Does the IAB already conduct research using big data?

Yes. I have mentioned the BA’s Jobbörse, a project by Christian Hutter has been working on this for some time (more information can be found here). Other projects are currently beginning. Perhaps you have heard about the Marienthal study? The study observed an entire city, and measured and wrote down by hand how the activities of the people in the city changed after a large factory closed down. Today, you can measure in completely different ways, with our mobile phones many of us already have a measuring device in their pocket which you can, of course, also use for research purposes. Together with the group of Mark Trappmann, we are currently developing an app which allows a modern form of the Marienthal study. Of course, this will only be possible if we find enough volunteers to participate, and if there are not too large selectivities. We will examine this as well.

Does the use of big data also threaten data protection in labour market research?

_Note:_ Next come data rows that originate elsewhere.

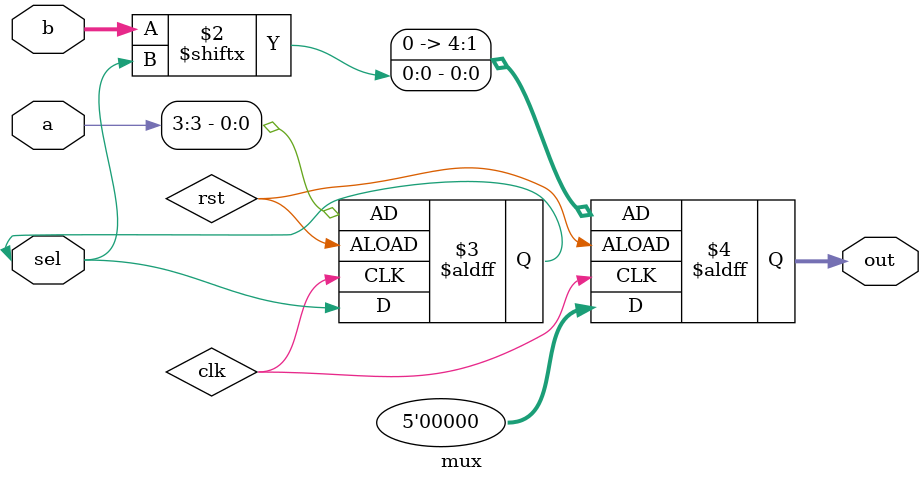
<source format=v>
module mux( 
input [4:0] a, b,
input sel,
output [4:0] out );
// When sel=0, assign a to out. 
// When sel=1, assign b to out.
always @(posedge clk or negedge rst) begin
  if (rst) begin
    out <= 0;
  end
  else begin
    sel <= a[3];
    out <= b[sel];
  end
end

endmodule

</source>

Data protection is very important to the IAB. This will not change in the context of big data. What is interesting for us all is how the new EU General Data Protection Regulation, coming into force in May 2018, will be implemented. I think it is important that everyone providing data has a basic understanding about what happens with their data, why it is important to provide them, and what risks exist. There is often diffuse scepticism because not enough is known about which measures are already taken to protect data. However, the landscape generally changes if more and more data are available which can be linked to each other. On the one hand, we can gain valuable insights thanks to big data. On the other hand, we must make sure that this happens in good faith and in the interest of the general public, and that data protection provisions are complied with. Some research data centres in Germany are already working on this subject – here in the IAB as well. Stefan Bender, the former Head of the BA’s Research Data Centre at the IAB, is co-editor of an interesting book on this topic: Privacy, Big Data and the Public Good. I highly recommend this book to anyone interested in more details.

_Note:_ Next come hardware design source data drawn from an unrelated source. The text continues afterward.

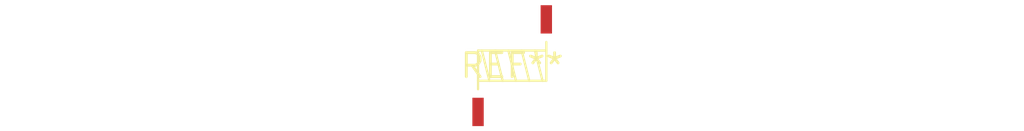
<source format=kicad_pcb>
(kicad_pcb (version 20240108) (generator pcbnew)

  (general
    (thickness 1.6)
  )

  (paper "A4")
  (layers
    (0 "F.Cu" signal)
    (31 "B.Cu" signal)
    (32 "B.Adhes" user "B.Adhesive")
    (33 "F.Adhes" user "F.Adhesive")
    (34 "B.Paste" user)
    (35 "F.Paste" user)
    (36 "B.SilkS" user "B.Silkscreen")
    (37 "F.SilkS" user "F.Silkscreen")
    (38 "B.Mask" user)
    (39 "F.Mask" user)
    (40 "Dwgs.User" user "User.Drawings")
    (41 "Cmts.User" user "User.Comments")
    (42 "Eco1.User" user "User.Eco1")
    (43 "Eco2.User" user "User.Eco2")
    (44 "Edge.Cuts" user)
    (45 "Margin" user)
    (46 "B.CrtYd" user "B.Courtyard")
    (47 "F.CrtYd" user "F.Courtyard")
    (48 "B.Fab" user)
    (49 "F.Fab" user)
    (50 "User.1" user)
    (51 "User.2" user)
    (52 "User.3" user)
    (53 "User.4" user)
    (54 "User.5" user)
    (55 "User.6" user)
    (56 "User.7" user)
    (57 "User.8" user)
    (58 "User.9" user)
  )

  (setup
    (pad_to_mask_clearance 0)
    (pcbplotparams
      (layerselection 0x00010fc_ffffffff)
      (plot_on_all_layers_selection 0x0000000_00000000)
      (disableapertmacros false)
      (usegerberextensions false)
      (usegerberattributes false)
      (usegerberadvancedattributes false)
      (creategerberjobfile false)
      (dashed_line_dash_ratio 12.000000)
      (dashed_line_gap_ratio 3.000000)
      (svgprecision 4)
      (plotframeref false)
      (viasonmask false)
      (mode 1)
      (useauxorigin false)
      (hpglpennumber 1)
      (hpglpenspeed 20)
      (hpglpendiameter 15.000000)
      (dxfpolygonmode false)
      (dxfimperialunits false)
      (dxfusepcbnewfont false)
      (psnegative false)
      (psa4output false)
      (plotreference false)
      (plotvalue false)
      (plotinvisibletext false)
      (sketchpadsonfab false)
      (subtractmaskfromsilk false)
      (outputformat 1)
      (mirror false)
      (drillshape 1)
      (scaleselection 1)
      (outputdirectory "")
    )
  )

  (net 0 "")

  (footprint "L_Neosid_Air-Coil_SML_6-10turn_HAM0631A-HAM1031A" (layer "F.Cu") (at 0 0))

)

</source>
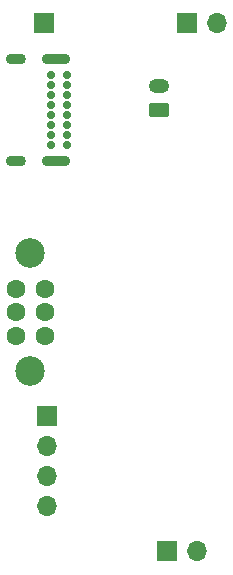
<source format=gbr>
%TF.GenerationSoftware,KiCad,Pcbnew,(6.0.7)*%
%TF.CreationDate,2022-10-01T16:55:56-07:00*%
%TF.ProjectId,dso150_mod,64736f31-3530-45f6-9d6f-642e6b696361,1.0*%
%TF.SameCoordinates,Original*%
%TF.FileFunction,Soldermask,Bot*%
%TF.FilePolarity,Negative*%
%FSLAX46Y46*%
G04 Gerber Fmt 4.6, Leading zero omitted, Abs format (unit mm)*
G04 Created by KiCad (PCBNEW (6.0.7)) date 2022-10-01 16:55:56*
%MOMM*%
%LPD*%
G01*
G04 APERTURE LIST*
G04 Aperture macros list*
%AMRoundRect*
0 Rectangle with rounded corners*
0 $1 Rounding radius*
0 $2 $3 $4 $5 $6 $7 $8 $9 X,Y pos of 4 corners*
0 Add a 4 corners polygon primitive as box body*
4,1,4,$2,$3,$4,$5,$6,$7,$8,$9,$2,$3,0*
0 Add four circle primitives for the rounded corners*
1,1,$1+$1,$2,$3*
1,1,$1+$1,$4,$5*
1,1,$1+$1,$6,$7*
1,1,$1+$1,$8,$9*
0 Add four rect primitives between the rounded corners*
20,1,$1+$1,$2,$3,$4,$5,0*
20,1,$1+$1,$4,$5,$6,$7,0*
20,1,$1+$1,$6,$7,$8,$9,0*
20,1,$1+$1,$8,$9,$2,$3,0*%
G04 Aperture macros list end*
%ADD10R,1.700000X1.700000*%
%ADD11O,1.700000X1.700000*%
%ADD12RoundRect,0.250000X0.625000X-0.350000X0.625000X0.350000X-0.625000X0.350000X-0.625000X-0.350000X0*%
%ADD13O,1.750000X1.200000*%
%ADD14C,2.500000*%
%ADD15C,1.600000*%
%ADD16C,0.700000*%
%ADD17O,2.400000X0.900000*%
%ADD18O,1.700000X0.900000*%
G04 APERTURE END LIST*
D10*
%TO.C,J2*%
X155443000Y-75692000D03*
D11*
X157983000Y-75692000D03*
%TD*%
D12*
%TO.C,J3*%
X152998000Y-83042000D03*
D13*
X152998000Y-81042000D03*
%TD*%
D14*
%TO.C,SW1*%
X142113000Y-95171000D03*
X142113000Y-105171000D03*
D15*
X143383000Y-98171000D03*
X143383000Y-100171000D03*
X143383000Y-102171000D03*
X140883000Y-98171000D03*
X140883000Y-100171000D03*
X140883000Y-102171000D03*
%TD*%
D16*
%TO.C,J1*%
X145249000Y-80083000D03*
X145249000Y-80933000D03*
X145249000Y-81783000D03*
X145249000Y-82633000D03*
X145249000Y-83483000D03*
X145249000Y-84333000D03*
X145249000Y-85183000D03*
X145249000Y-86033000D03*
X143899000Y-86033000D03*
X143899000Y-85183000D03*
X143899000Y-84333000D03*
X143899000Y-83483000D03*
X143899000Y-82633000D03*
X143899000Y-81783000D03*
X143899000Y-80933000D03*
X143899000Y-80083000D03*
D17*
X144269000Y-87383000D03*
D18*
X140889000Y-78733000D03*
X140889000Y-87383000D03*
D17*
X144269000Y-78733000D03*
%TD*%
D10*
%TO.C,J6*%
X143256000Y-75692000D03*
%TD*%
%TO.C,J4*%
X153670000Y-120396000D03*
D11*
X156210000Y-120396000D03*
%TD*%
D10*
%TO.C,J5*%
X143510000Y-108976000D03*
D11*
X143510000Y-111516000D03*
X143510000Y-114056000D03*
X143510000Y-116596000D03*
%TD*%
M02*

</source>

What challenges arise for the training and further training of scientific staff due to big data?

Education and awareness-raising for data protection issues and maintaining informational self-determination in general – this is very important to me – as well as awareness for data quality which we have already discussed. In the past, further trainings mainly covered learning evaluation techniques. This is still important and many things are happening in this field but what is new is the need to know which data are suitable for which questions and understanding the data-generating processes. There is also much to be learnt in terms of preparation of data, i.e., how to transform pictures or texts into figures. This is why we are currently working on establishing several training opportunities. Around the earlier mentioned ARDF there is a whole training series aimed at government employees working with administrative data. Key is here to learn the techniques while answering research questions.

“We are building an international continuing education study programme for survey and data science .”

For a wider audience and a broader range of topics we are building an international continuing education study programme. The project is funded by the Federal Ministry of Education and Research within the framework of the federal-and-state competition “Advancement through Education: Open Universities” (Aufstieg durch Bildung: offene Hochschulen). The IAB is a partner, the University of Mannheim which organises this course of study in Survey and Data Science in cooperation with the University of Maryland (survey-data-science.net) is the main responsible body.

The questions were asked by Martin Schludi.